The other difficulty with your proposal—an insurmountable one, surely—is that, as Paul saw it, Israel as a nation or people was certainly not eagerly awaiting the revelation of the sons of God or groaning in travail in the Spirit with the apostles. Quite the opposite.
@Andrew Perriman:
Thanks for the feedback, Andrew.
The other difficulty with your proposal—an insurmountable one, surely—is that, as Paul saw it, Israel as a nation or people was certainly not eagerly awaiting the revelation of the sons of God or groaning in travail in the Spirit with the apostles. Quite the opposite.
I wonder really how insurmountable it is? I think plenty in Israel very much had an earnest expectation with the likes of those… “waiting for the consolation of Israel” as per Lk 2:25, 38; 19:11; 23:51; 24:21; Mk 15:43; Acts 1:6, and in particular Acts 26:6-7.
So, you have… “the revealing of the sons of God” of vs. 19 referring directly to the preceding vs. 18 “with the glory about to be revealed in us.”
Anyway, this quote below much better expresses what I’ve been trying to say…
It is important that we understand that the word “creation” does not, in and of itself, demand the view that has been espoused by a number of commentators of all ages who contend that creation in v.19 is of necessity a reference to the irrational creation (the material heavens and earth) rather than to rational, intelligent beings (men) created of God. The fact that the word translated “creature” or “creation” can, and often does refer to God’s rational creation (to intelligent man), is clear in Scripture. For example, the gospel was preached to “every creature” or to “all creation” in all the world (Mk. 16:15). Later, Paul declared that it had been preached to “every creature under heaven” (Col. 1:23). Christ is said to be “the firstborn of every creature” or “of all creation” (Col 1:15). According to Paul, if any man be in Christ, he is a “new creature;” i.e., a “new creation” (Gal 6:15). In all these passages the “creature” or “creation” refers to rational beings, not to an irrational creation consisting of hills, trees, fields, streams, etc., or lower animal life. …
In returning to Paul’s day and to this specific time frame of consummation, there is indeed a rational creation to be found in Scripture that waited in hope and with earnest expectation for the day of redemption or deliverance from the “bondage of corruption” (Luke 2:25, 38; 24:21). We are referring initially to covenant Israel, the people of God’s creation and preservation in salvation-history, and ultimately in the last days, the people of God’s redemptive, consummating work through Christ. In view of Scripture in general, and the context of Romans 8 in particular, we make the following observations which we believe are supportive of our equation of historical Israel with “the creation” in verse 19.

§ Given data:
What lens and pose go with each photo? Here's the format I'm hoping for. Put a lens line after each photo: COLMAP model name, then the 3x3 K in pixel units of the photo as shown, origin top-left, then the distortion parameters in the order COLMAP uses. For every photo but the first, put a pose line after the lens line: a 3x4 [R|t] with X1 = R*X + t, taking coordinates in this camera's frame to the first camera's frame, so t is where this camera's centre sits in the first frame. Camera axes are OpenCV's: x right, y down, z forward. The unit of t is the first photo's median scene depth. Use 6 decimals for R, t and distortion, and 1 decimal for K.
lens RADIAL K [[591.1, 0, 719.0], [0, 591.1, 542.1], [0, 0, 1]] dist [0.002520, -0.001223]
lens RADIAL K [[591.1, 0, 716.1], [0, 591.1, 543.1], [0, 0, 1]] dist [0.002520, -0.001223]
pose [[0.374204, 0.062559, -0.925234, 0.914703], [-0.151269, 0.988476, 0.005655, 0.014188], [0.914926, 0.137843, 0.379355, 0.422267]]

---

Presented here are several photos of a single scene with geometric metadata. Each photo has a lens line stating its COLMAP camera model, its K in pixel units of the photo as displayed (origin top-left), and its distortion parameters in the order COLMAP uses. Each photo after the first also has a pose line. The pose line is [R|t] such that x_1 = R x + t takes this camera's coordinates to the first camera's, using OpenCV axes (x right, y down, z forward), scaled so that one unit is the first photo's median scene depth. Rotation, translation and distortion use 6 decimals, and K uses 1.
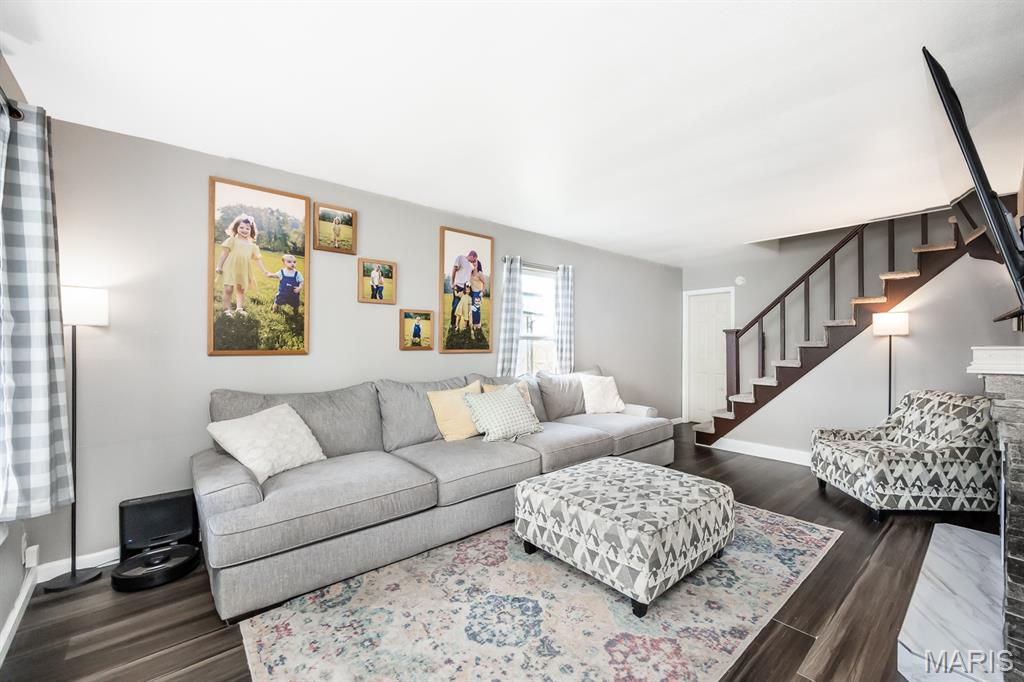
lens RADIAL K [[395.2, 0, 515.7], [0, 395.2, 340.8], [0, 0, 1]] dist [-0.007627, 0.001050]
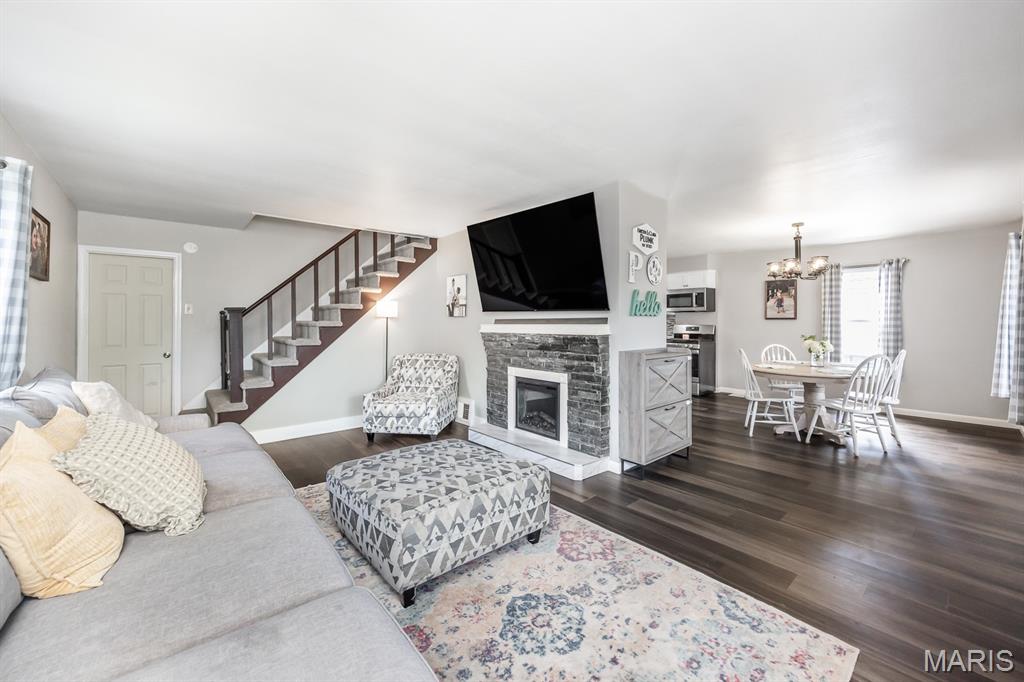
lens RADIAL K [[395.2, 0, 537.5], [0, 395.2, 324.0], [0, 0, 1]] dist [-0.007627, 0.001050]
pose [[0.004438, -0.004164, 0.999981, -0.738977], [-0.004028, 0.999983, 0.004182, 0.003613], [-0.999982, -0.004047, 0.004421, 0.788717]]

* * *

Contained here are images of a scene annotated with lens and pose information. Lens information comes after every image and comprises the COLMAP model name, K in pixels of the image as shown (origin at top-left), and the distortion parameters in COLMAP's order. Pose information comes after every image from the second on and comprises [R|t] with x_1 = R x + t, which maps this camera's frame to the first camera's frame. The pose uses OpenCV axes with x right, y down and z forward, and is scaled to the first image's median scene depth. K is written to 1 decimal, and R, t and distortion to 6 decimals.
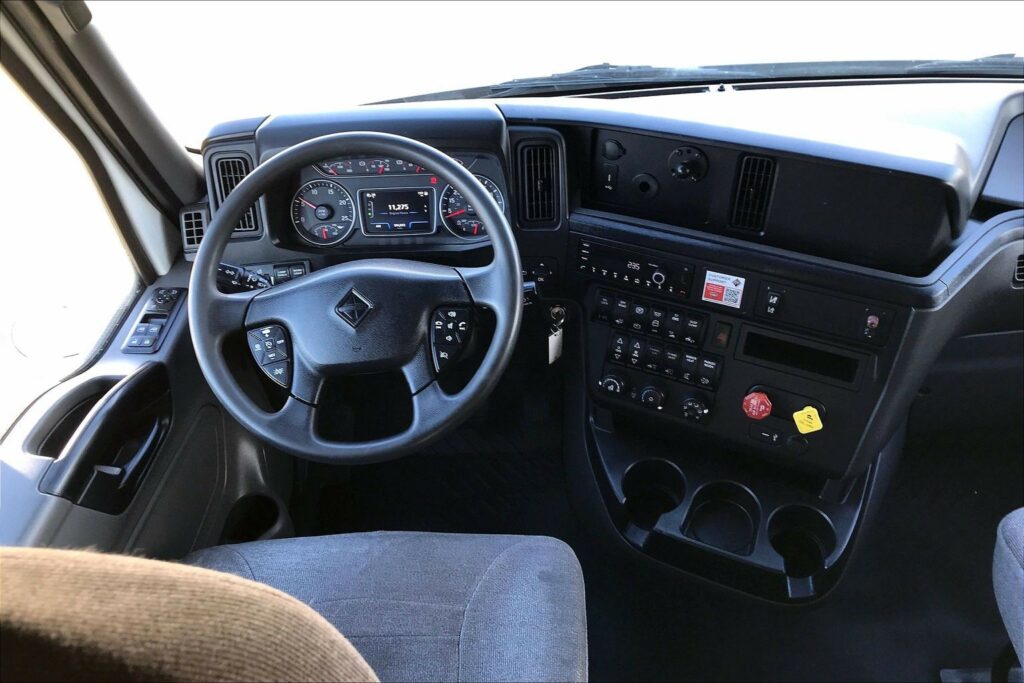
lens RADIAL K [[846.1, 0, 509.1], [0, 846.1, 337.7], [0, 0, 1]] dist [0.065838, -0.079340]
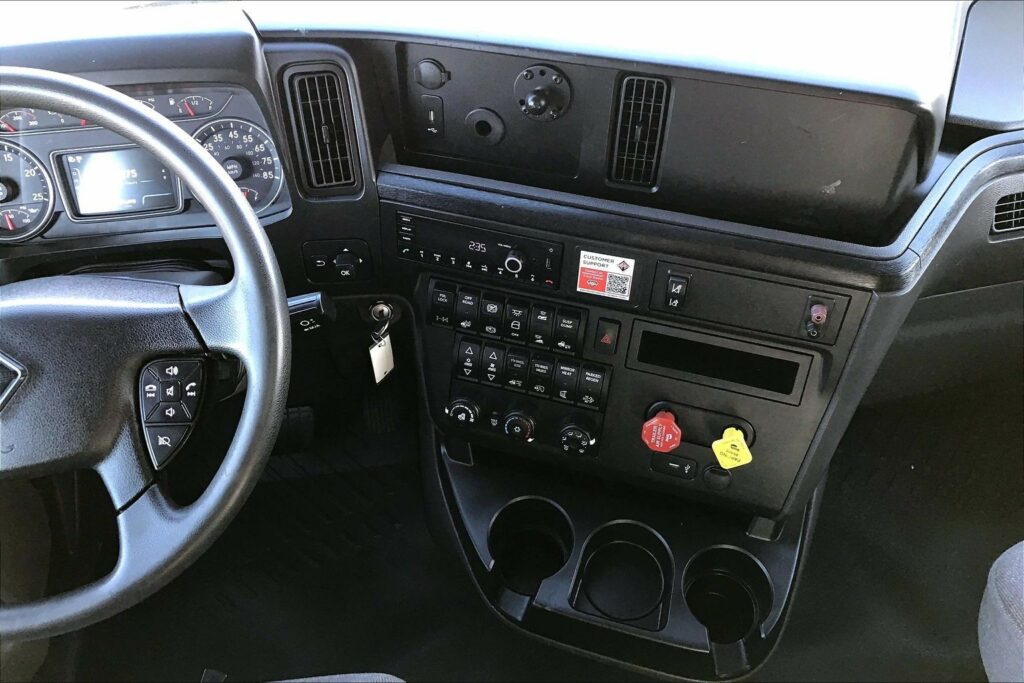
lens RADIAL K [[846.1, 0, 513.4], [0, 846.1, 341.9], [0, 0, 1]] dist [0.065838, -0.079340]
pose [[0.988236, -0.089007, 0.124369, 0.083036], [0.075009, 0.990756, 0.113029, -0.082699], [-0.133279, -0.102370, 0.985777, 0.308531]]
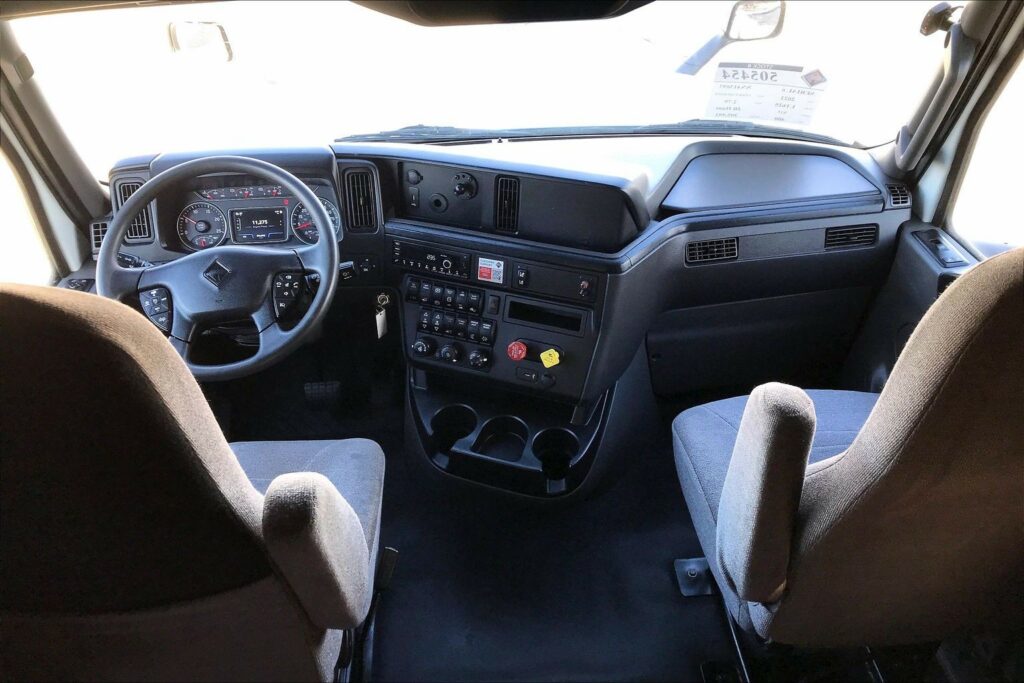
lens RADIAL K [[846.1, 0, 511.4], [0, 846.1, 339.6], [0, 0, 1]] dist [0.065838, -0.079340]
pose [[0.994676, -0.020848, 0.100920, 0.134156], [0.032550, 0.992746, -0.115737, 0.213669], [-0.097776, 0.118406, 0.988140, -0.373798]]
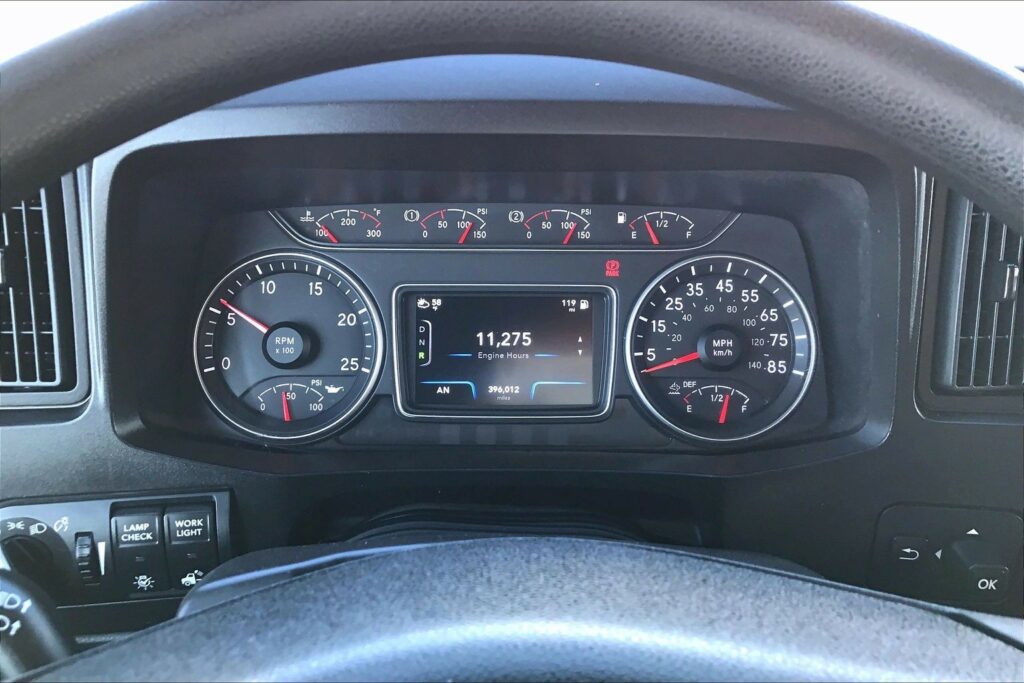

§ Task item A: In the discussion of Romans 8, which people does the quoted passage equate with "the creation" in verse 19?
§ Task item B: Extend the discussion of Romans 8 from its last sentence.

§ Result A: Historical, covenant Israel.

§ Result B:
Max King The Cross and Parousia of Christ pp. 520, 522
@davo:
I wonder really how insurmountable it is? I think plenty in Israel very much had an earnest expectation with the likes of those… “waiting for the consolation of Israel” as per Lk 2:25, 38; 19:11; 23:51; 24:21; Mk 15:43; Acts 1:6, and in particular Acts 26:6-7.
That may have been the case, but it is difficult to think that it was Paul’s view that the Jews, whom he has so roundly condemned, were eagerly awaiting the revelation of the sons of God or groaning in agreement with those who have the firstfruits of the Spirit.
Max King, in that quotation at least, seems to argue from everywhere except Romans. We can identify Israel as God’s creation, to be sure, but I struggle to see how that would make sense in the context of this letter.
You also have to take into account the extensive literary background to the idea of the land or the earth mourning or groaning because of the sin of those living on it. In that respect, we should maintain a distinction between sinful Jews/Greeks and the created environment in which they live, which groans or mourns because of Jewish disobedience or Greek idolatry.